> _Instructions to follow_
Transcribe each record exactly, but omit pictures.

> _Records drawn from a dataset_
--- START ---

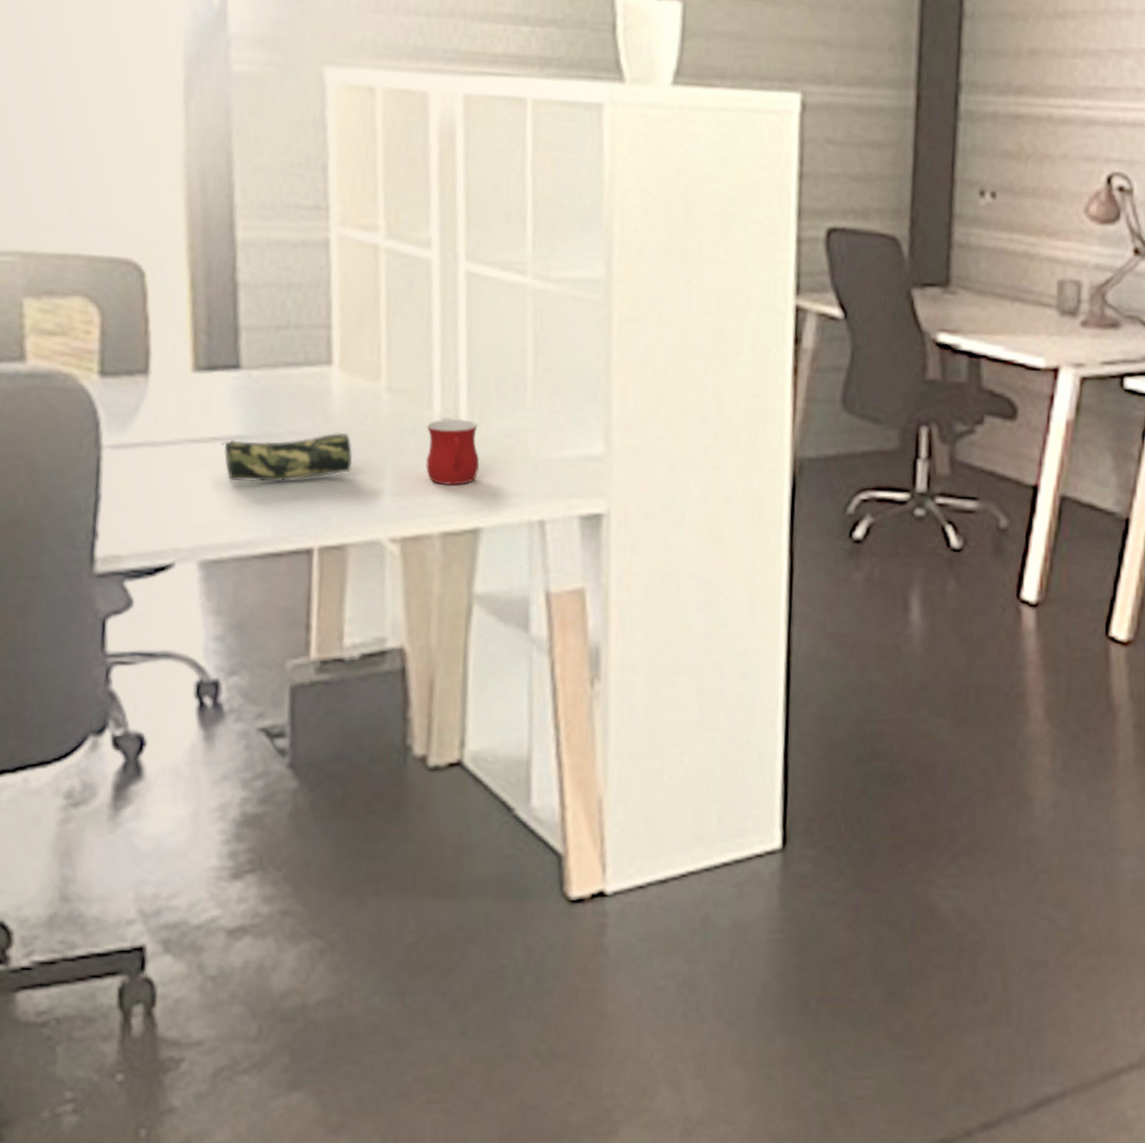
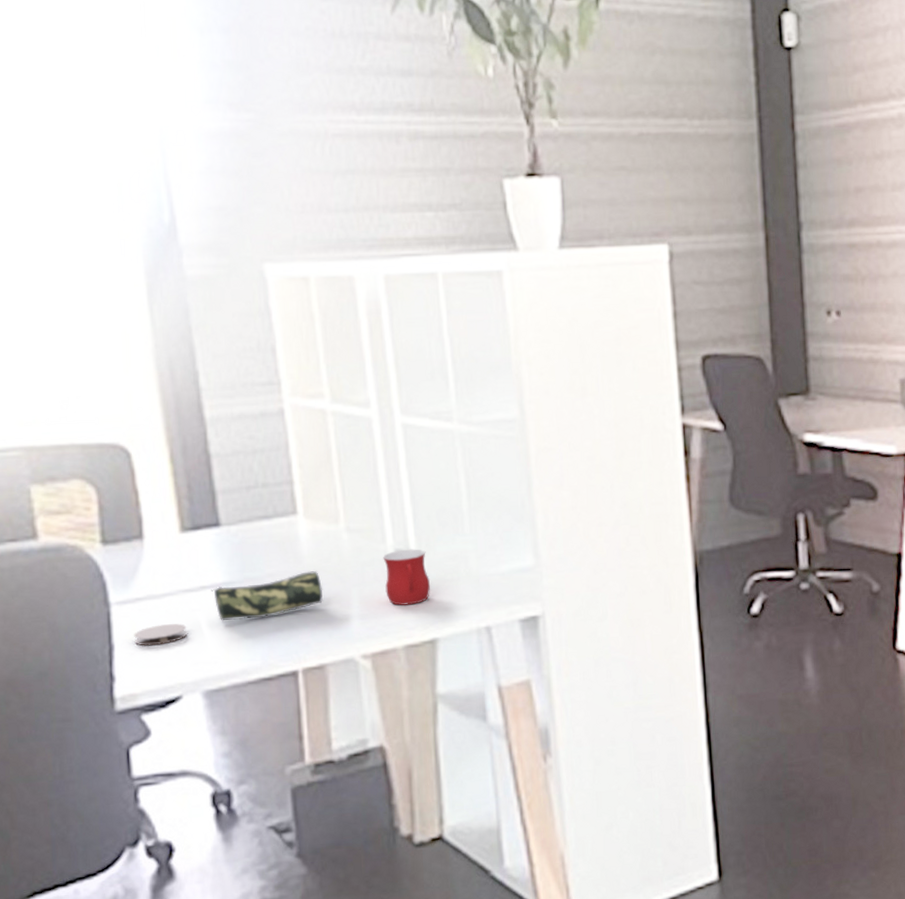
coaster: none [125,477,189,501] -> present [134,624,187,646]

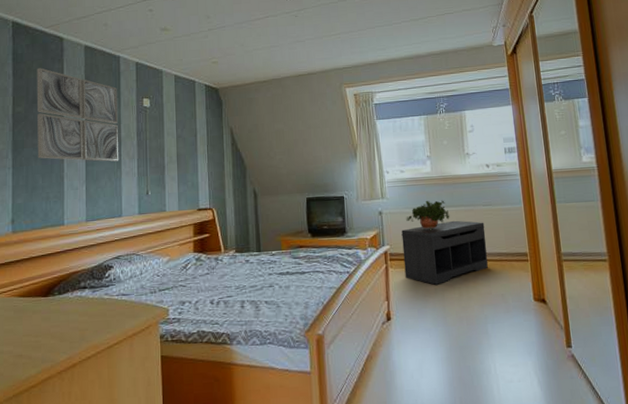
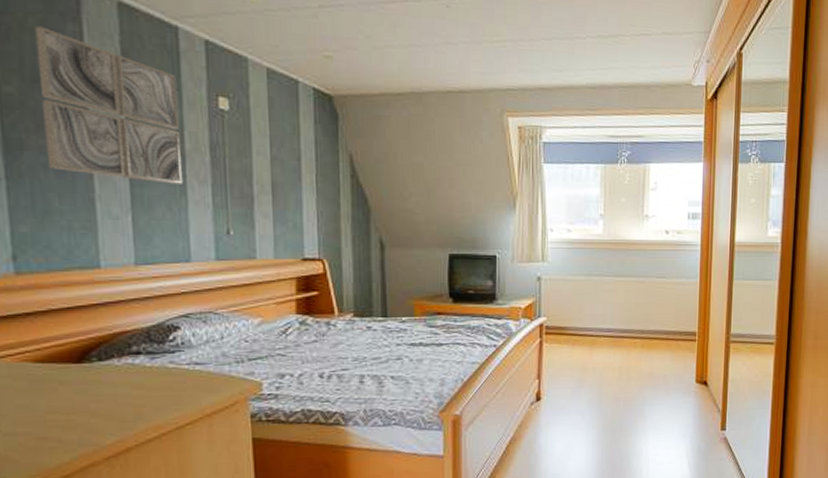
bench: present [401,220,488,285] -> none [561,292,655,363]
potted plant: present [406,200,450,231] -> none [568,268,619,303]

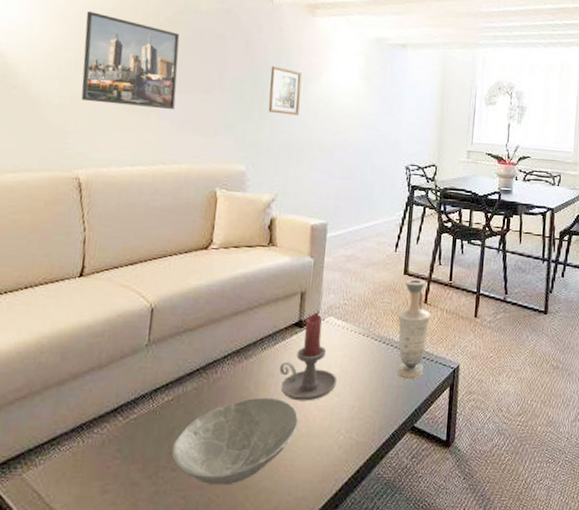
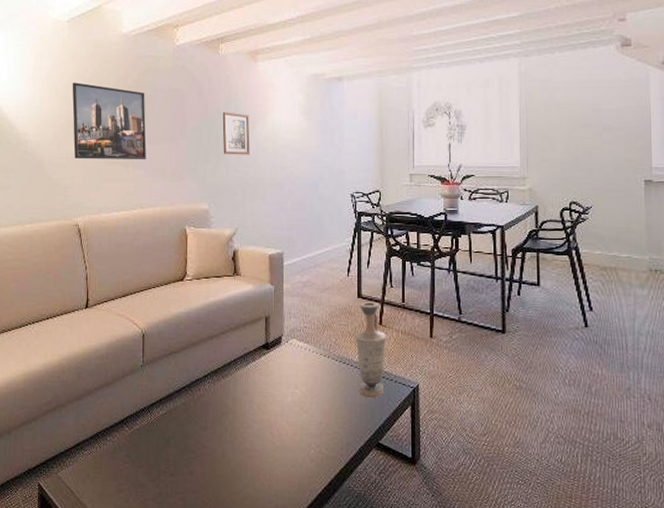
bowl: present [171,397,299,485] -> none [169,413,273,491]
candle holder: present [280,314,338,401] -> none [253,337,304,417]

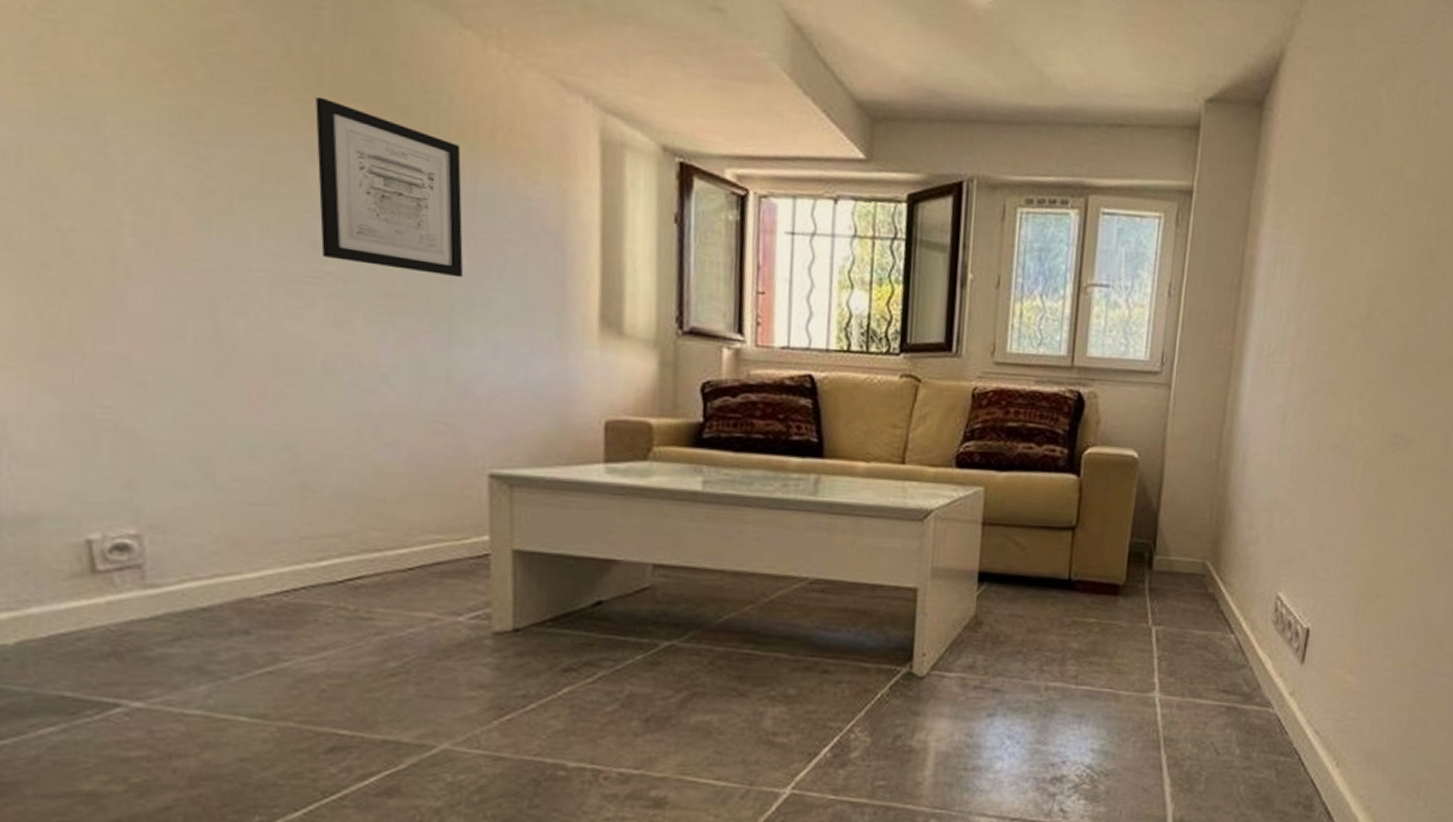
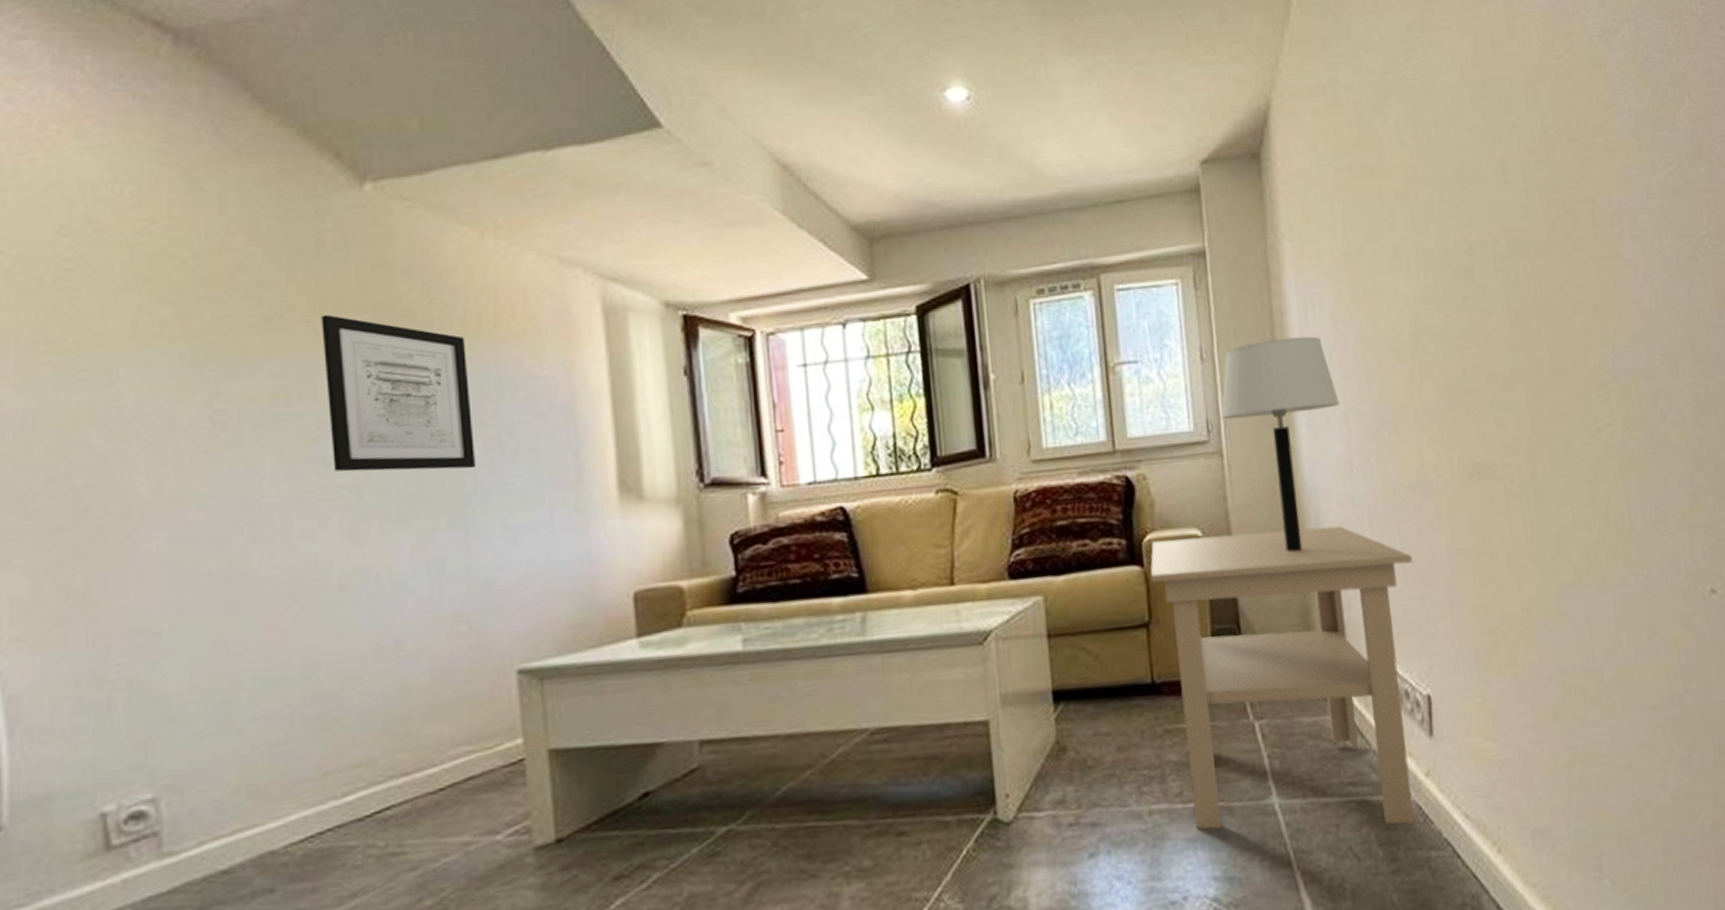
side table: none [1083,455,1321,731] -> present [1150,525,1414,830]
table lamp: none [1176,287,1288,485] -> present [1220,336,1340,552]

--- END ---

> _Problem solution_
coaster: none [125,477,189,501] -> present [134,624,187,646]

bench: present [401,220,488,285] -> none [561,292,655,363]
potted plant: present [406,200,450,231] -> none [568,268,619,303]

bowl: present [171,397,299,485] -> none [169,413,273,491]
candle holder: present [280,314,338,401] -> none [253,337,304,417]

side table: none [1083,455,1321,731] -> present [1150,525,1414,830]
table lamp: none [1176,287,1288,485] -> present [1220,336,1340,552]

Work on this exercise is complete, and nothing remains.